Zum 10. Juli 2014 übernahm die PRESS das Eigentum an der Lok und brachte sie im Oktober 2014 zunächst nach Mesendorf zum Pollo. Da dort an einem Einsatz dieser Maschine kein Interesse bestand, gelangte sie im Februar 2015 nach Magdeburgerforth zum KJI-Verein. Dieser wies ihr in Zweitbesetzung die Nummer 99 4721 zu und möchte sie in den nächsten Monaten betriebsfähig aufarbeiten. Ziel ist eine Inbetriebnahme im Jahr 2019. Der B-Kuppler vom Henschel-Typ „Preller“ war 1935 werksneu als Lok 7 an eine Baustelle der Leonhard Moll KG in München geliefert worden. Anfang der sechziger Jahre befand sie sich im Eigentum einer Schrottfirma in München-Moosach, später stand die Lok als Denkmal in München-Oberföhring. Im Jahr 1995 erwarb ein Wiener Eisenbahnfreund die Maschine und brachte sie zur niederösterreichischen Höllentalbahn. Dort erwarb sie Hermann Schöntag und ließ sie für einen Einsatz auf der Insel Rügen in Rumänien betriebsfähig aufarbeiten und äußerlich der 1968 verschrotteten Lok 99 4603 anpassen.
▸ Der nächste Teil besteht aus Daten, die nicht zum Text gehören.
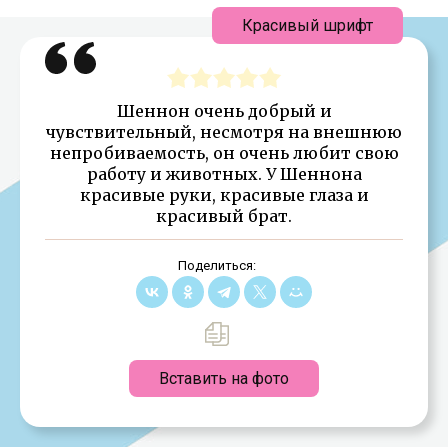
Красивый шрифт
Шеннон очень добрый и
чувствительный, несмотря на внешнюю
непробиваемость, он очень любит свою
работу и животных. У Шеннона
красивые руки, красивые глаза и
красивый брат.
Поделиться:
Вставить на фото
Daten der mit der Lok im Zusammenhang stehenden Maschinen
- originale 99 4603: Henschel 1912/11347, 10.10.1968 im Raw Görlitz verschrottet
- originale 99 4721: Henschel 1922/19514, bis 1990 in Halberstadt verschrottet
- aktuelle 99 4721: Henschel 1935/22619, Typ „Preller“
Die originale 99 4721 der Rbd Magdeburg war im Jahr 1922 von Henschel & Sohn an die Baufirma Polensky & Zöllner geliefert worden. Mit einer Schwesterlokomotive half sie bis Anfang 1937 beim Bau des Abschnittes Magdeburg – Helmstedt der Reichsautobahn Berlin – Hannover, anschließend auf einer anderen Baustelle. Im Jahr 1940 kamen beide Loks nach Hillersleben bei Haldensleben am Rande des Militärgeländes Colbitz-Letzlinger Heide. Polensky & Zöllner setzte sie dort vor Bauzügen im Bereich der Heeresversuchsanlage ein. Kurz vor Kriegsende 1945 sprengte die Wehrmacht die Anlagen in Hillersleben. Später übergab die Sowjetarmee beide B-Kuppler dem Landkreis Haldensleben, der sie im April 1948 für den Betrieb auf den ehemaligen KJI zur Verfügung stellte. Dort ging nur die bisher genannte Maschine als KJI Nr. 22 in Betrieb (ab 1950 als 99 4401, ab 1955 als 99 4721 geführt), während die bei der Sprengung 1945 beschädigte Schwesterlok verschrottet wurde. Nach Einstellung (1965) und Abbau des Burger Schmalspurnetzes (1966/67) musterte die DR die 99 4721 am 2. Mai 1967 aus. Anschließend kam der B-Kuppler nach Halberstadt, wo ihn eine Feierabendbrigade bis zum 5. Juli 1967 äußerlich aufarbeitete. Am nächsten Tag wurde die Lok in den Halberstädter Klusbergen auf dem Spielplatz der Touristenstation der Jungen Pioniere aufgestellt, die 1975 schloss. Anschließend verfiel die Lok, ihre letzten Reste wurden im Frühjahr 1990 entfernt.